What you need to do » Stop after the line that contains "Figure 2. The"; until then, restate each line of the entries word for word from the very first.

Recorded data »

>>>

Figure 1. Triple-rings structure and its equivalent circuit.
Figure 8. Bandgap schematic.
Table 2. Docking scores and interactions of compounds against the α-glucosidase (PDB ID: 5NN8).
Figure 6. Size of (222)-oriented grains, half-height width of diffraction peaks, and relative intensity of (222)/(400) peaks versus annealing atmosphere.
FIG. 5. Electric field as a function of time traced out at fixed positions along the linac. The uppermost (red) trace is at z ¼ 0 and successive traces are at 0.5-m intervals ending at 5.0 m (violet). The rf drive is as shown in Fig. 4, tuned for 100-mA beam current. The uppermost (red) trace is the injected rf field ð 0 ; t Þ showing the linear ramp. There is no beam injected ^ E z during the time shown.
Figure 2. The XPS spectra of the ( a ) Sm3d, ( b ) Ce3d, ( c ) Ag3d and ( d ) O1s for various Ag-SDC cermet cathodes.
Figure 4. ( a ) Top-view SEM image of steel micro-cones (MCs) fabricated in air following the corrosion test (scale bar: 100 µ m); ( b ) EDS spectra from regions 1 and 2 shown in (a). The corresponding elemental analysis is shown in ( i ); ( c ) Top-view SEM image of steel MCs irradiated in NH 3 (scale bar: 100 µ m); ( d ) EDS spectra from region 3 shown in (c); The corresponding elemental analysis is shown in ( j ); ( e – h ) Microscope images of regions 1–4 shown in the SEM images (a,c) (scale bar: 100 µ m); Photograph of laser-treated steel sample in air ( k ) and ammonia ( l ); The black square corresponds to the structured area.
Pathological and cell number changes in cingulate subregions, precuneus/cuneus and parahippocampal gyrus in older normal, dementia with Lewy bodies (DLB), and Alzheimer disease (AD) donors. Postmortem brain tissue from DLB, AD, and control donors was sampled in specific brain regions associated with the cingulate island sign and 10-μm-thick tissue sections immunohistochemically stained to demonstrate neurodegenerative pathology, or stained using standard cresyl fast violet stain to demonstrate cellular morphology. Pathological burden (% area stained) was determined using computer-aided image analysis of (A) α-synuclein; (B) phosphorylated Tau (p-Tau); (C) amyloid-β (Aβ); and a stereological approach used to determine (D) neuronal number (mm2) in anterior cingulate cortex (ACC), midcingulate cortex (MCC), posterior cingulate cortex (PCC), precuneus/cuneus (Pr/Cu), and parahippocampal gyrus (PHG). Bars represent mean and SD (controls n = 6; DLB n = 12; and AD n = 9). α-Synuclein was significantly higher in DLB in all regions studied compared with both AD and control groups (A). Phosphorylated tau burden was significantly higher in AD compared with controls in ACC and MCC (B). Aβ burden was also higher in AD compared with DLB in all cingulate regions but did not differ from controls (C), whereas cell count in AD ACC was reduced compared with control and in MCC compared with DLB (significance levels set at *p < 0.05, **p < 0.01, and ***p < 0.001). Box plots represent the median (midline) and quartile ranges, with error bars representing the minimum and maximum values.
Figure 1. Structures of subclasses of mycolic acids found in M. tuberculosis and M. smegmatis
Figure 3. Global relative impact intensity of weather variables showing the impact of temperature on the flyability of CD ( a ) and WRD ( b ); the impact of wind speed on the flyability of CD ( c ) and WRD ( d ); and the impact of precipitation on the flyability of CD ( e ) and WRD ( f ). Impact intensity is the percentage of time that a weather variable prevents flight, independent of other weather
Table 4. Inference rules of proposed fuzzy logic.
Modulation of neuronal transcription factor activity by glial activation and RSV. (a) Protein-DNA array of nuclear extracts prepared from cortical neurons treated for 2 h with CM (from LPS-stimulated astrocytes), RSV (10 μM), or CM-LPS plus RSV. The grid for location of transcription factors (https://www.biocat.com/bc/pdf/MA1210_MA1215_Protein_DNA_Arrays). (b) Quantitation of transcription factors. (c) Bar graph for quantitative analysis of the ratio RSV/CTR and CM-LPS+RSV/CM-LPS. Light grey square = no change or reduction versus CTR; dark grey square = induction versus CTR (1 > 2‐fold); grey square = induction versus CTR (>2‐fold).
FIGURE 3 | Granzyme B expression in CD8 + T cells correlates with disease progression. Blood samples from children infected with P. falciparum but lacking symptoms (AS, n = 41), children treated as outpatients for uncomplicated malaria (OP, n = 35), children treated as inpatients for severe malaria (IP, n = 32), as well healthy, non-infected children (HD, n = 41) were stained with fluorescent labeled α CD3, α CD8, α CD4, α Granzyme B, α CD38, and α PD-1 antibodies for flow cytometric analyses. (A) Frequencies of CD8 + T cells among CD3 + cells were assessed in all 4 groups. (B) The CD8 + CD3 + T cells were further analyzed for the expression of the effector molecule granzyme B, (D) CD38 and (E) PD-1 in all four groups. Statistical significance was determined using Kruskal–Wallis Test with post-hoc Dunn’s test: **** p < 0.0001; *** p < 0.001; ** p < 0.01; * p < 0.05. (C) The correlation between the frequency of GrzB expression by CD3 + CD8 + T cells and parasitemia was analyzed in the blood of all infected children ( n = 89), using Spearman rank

<<<

Task solution »
Figure 1. Triple-rings structure and its equivalent circuit.
Figure 8. Bandgap schematic.
Table 2. Docking scores and interactions of compounds against the α-glucosidase (PDB ID: 5NN8).
Figure 6. Size of (222)-oriented grains, half-height width of diffraction peaks, and relative intensity of (222)/(400) peaks versus annealing atmosphere.
FIG. 5. Electric field as a function of time traced out at fixed positions along the linac. The uppermost (red) trace is at z ¼ 0 and successive traces are at 0.5-m intervals ending at 5.0 m (violet). The rf drive is as shown in Fig. 4, tuned for 100-mA beam current. The uppermost (red) trace is the injected rf field ð 0 ; t Þ showing the linear ramp. There is no beam injected ^ E z during the time shown.
Figure 2. The XPS spectra of the ( a ) Sm3d, ( b ) Ce3d, ( c ) Ag3d and ( d ) O1s for various Ag-SDC cermet cathodes.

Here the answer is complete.